▶ _TASK MATERIAL_

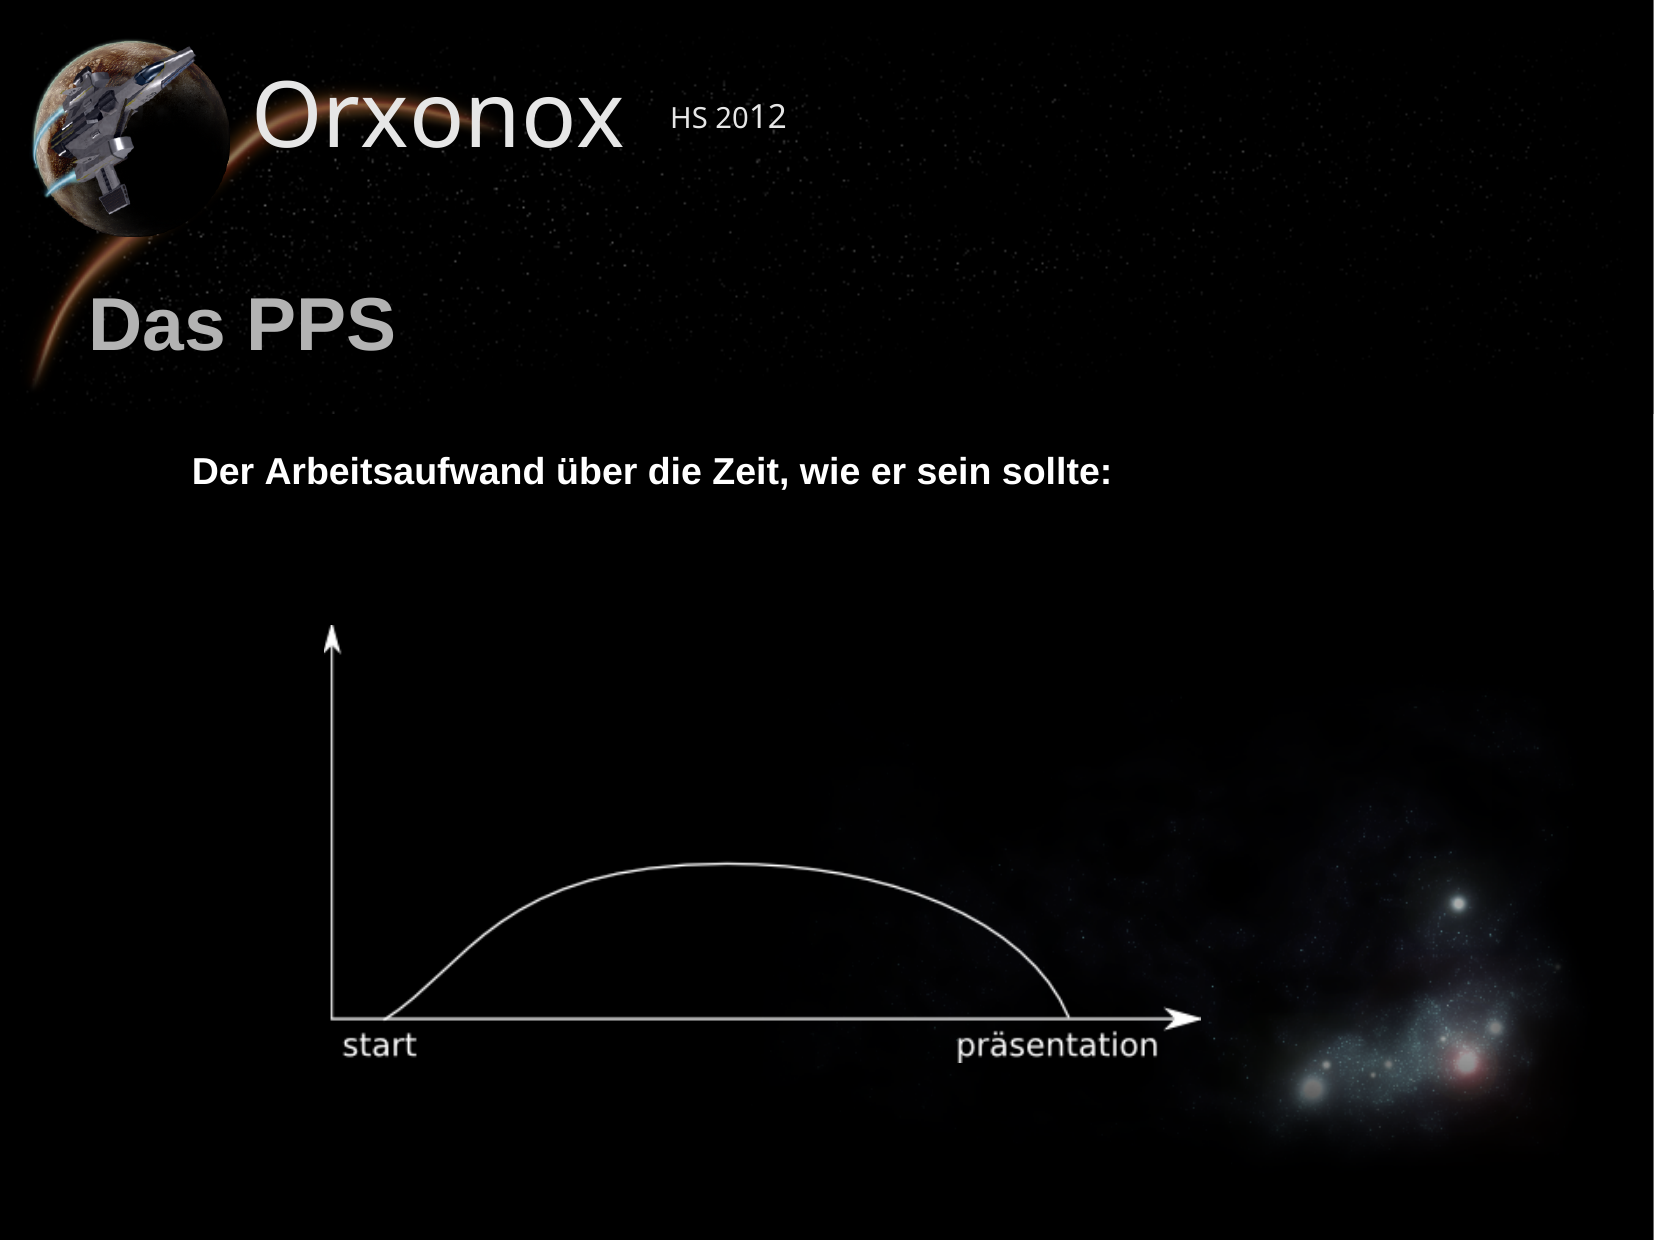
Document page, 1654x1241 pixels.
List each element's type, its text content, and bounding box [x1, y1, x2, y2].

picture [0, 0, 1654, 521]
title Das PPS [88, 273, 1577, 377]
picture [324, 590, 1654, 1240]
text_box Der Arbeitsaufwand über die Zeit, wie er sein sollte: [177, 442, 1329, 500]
* * *
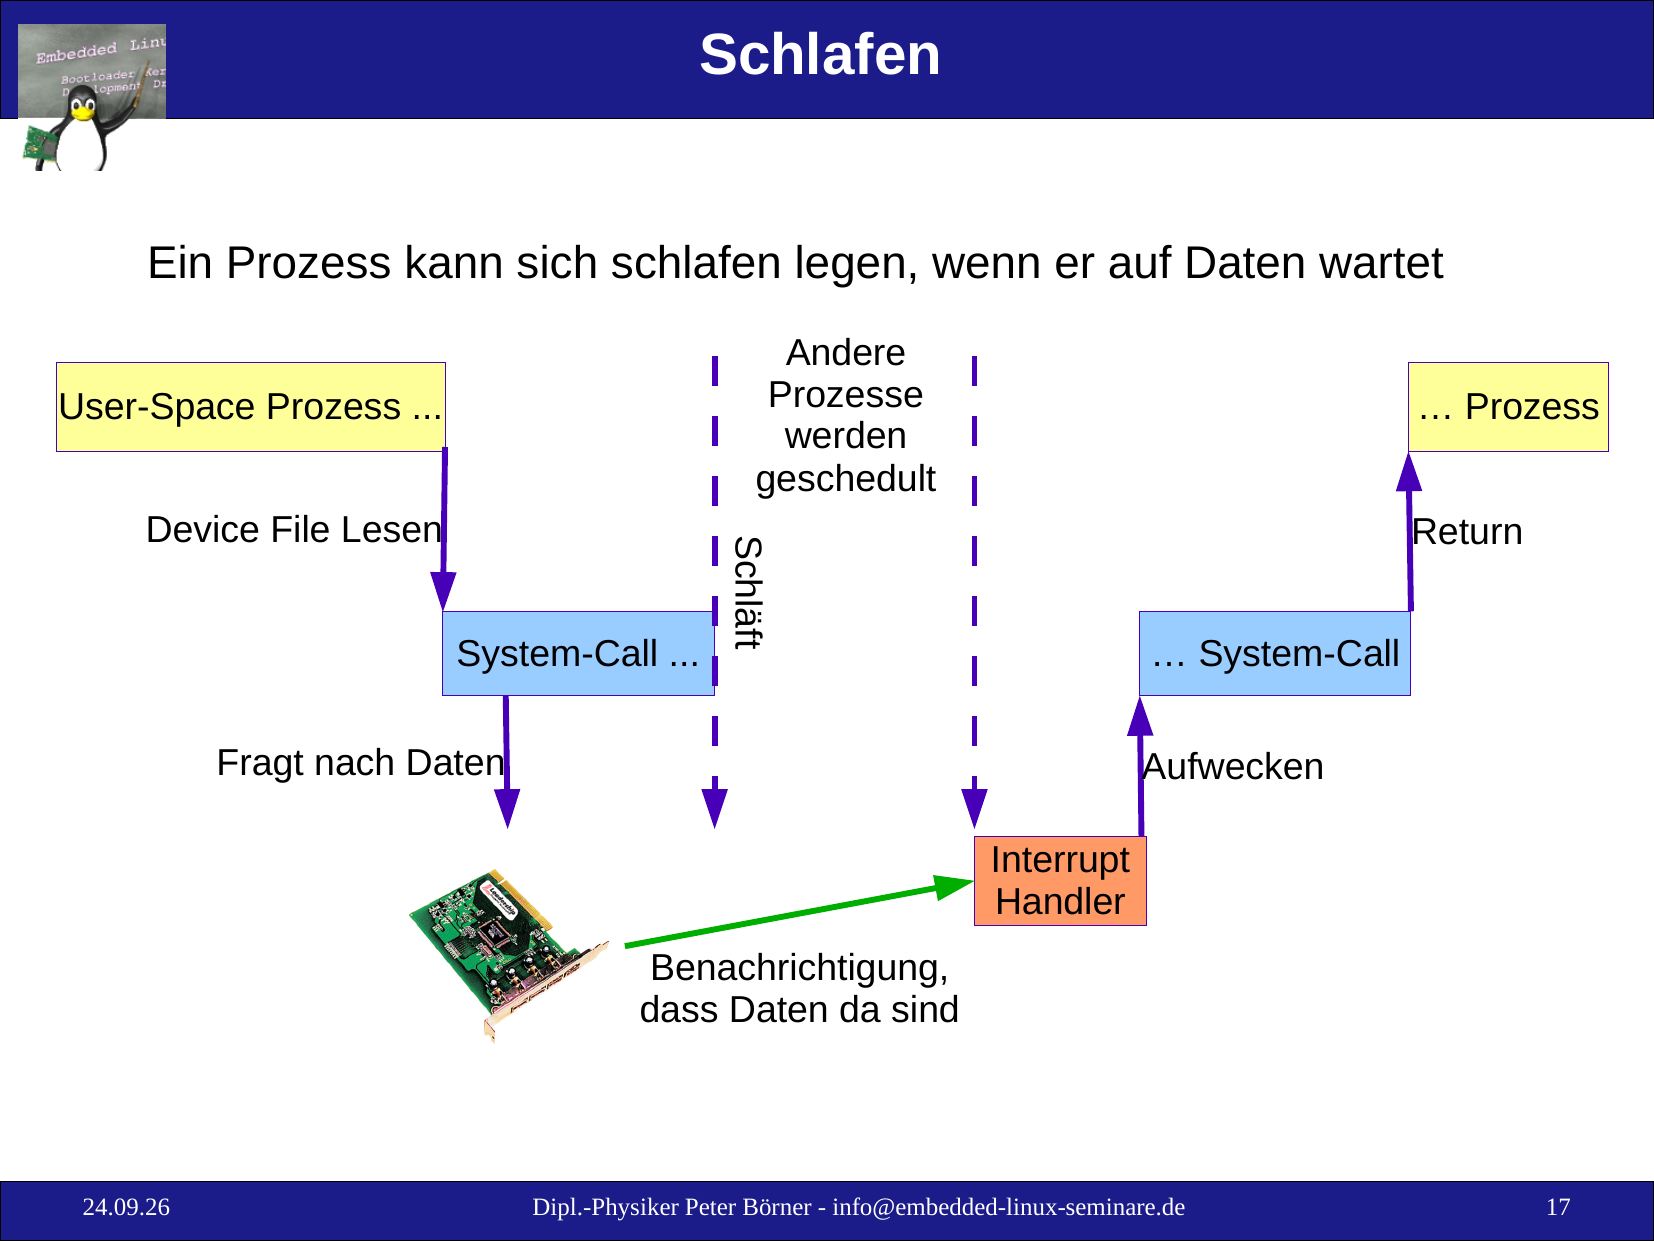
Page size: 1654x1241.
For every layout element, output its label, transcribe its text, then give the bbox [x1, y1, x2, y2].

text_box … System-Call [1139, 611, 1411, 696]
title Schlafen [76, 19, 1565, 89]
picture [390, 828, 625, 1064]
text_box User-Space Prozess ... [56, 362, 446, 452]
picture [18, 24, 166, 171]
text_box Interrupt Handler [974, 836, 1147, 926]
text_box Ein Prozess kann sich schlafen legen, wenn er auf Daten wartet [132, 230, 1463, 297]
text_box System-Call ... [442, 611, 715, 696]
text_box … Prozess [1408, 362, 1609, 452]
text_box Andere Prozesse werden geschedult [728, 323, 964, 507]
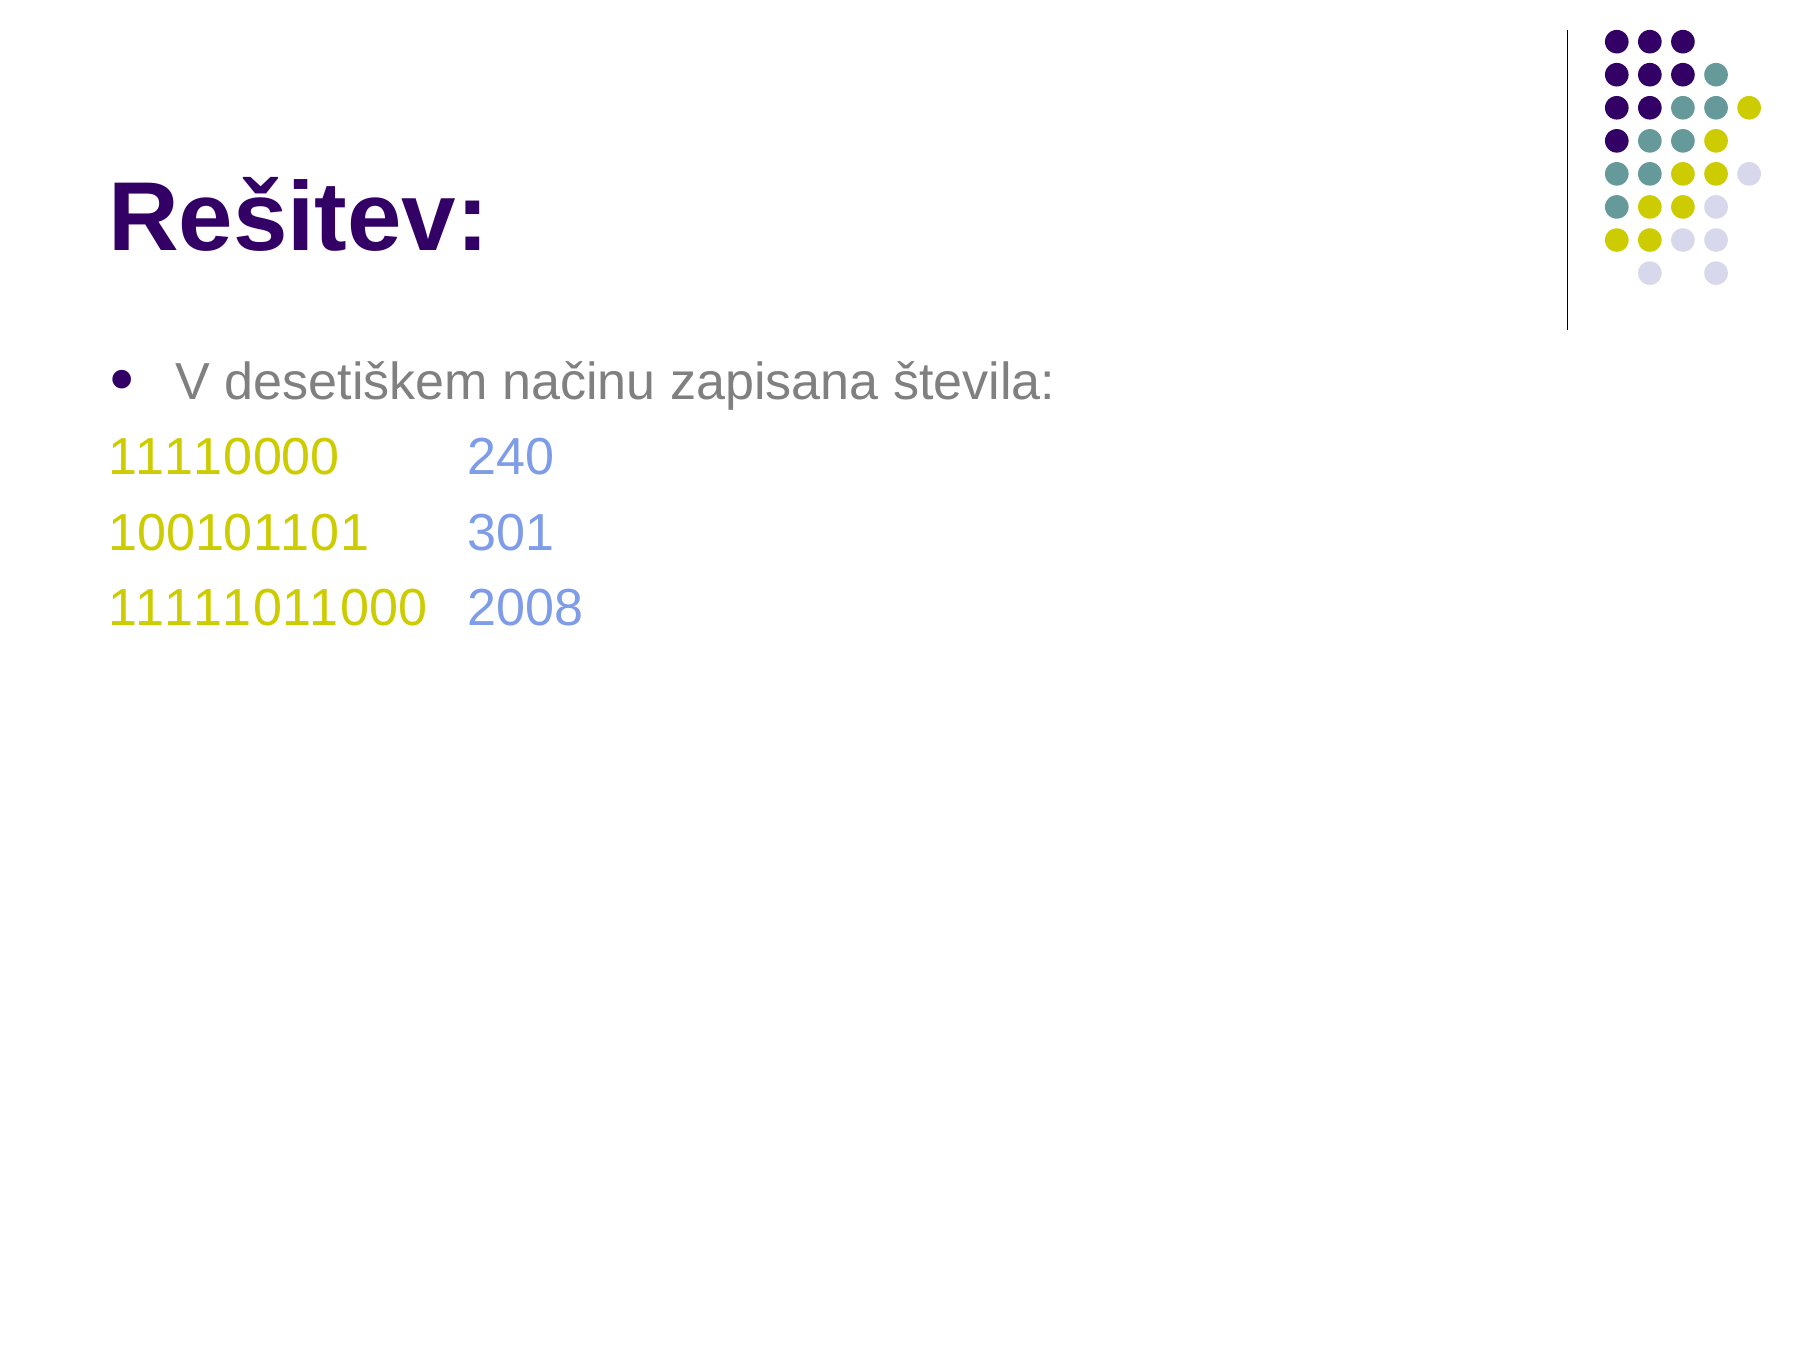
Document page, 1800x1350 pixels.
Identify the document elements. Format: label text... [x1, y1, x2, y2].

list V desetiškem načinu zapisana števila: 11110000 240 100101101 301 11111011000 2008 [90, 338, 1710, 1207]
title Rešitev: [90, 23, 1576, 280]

▶ _DIRECTIVE_
Retype the entries starting at the line that contains "Document page, 1654x1241 pixels." and ending after the line that contains "text_box Der Arbeitsaufwand". Include both of those lines.

▶ _SOLUTION_
Document page, 1654x1241 pixels.
List each element's type, its text content, and bounding box [x1, y1, x2, y2].

picture [0, 0, 1654, 521]
title Das PPS [88, 273, 1577, 377]
picture [324, 590, 1654, 1240]
text_box Der Arbeitsaufwand über die Zeit, wie er sein sollte: [177, 442, 1329, 500]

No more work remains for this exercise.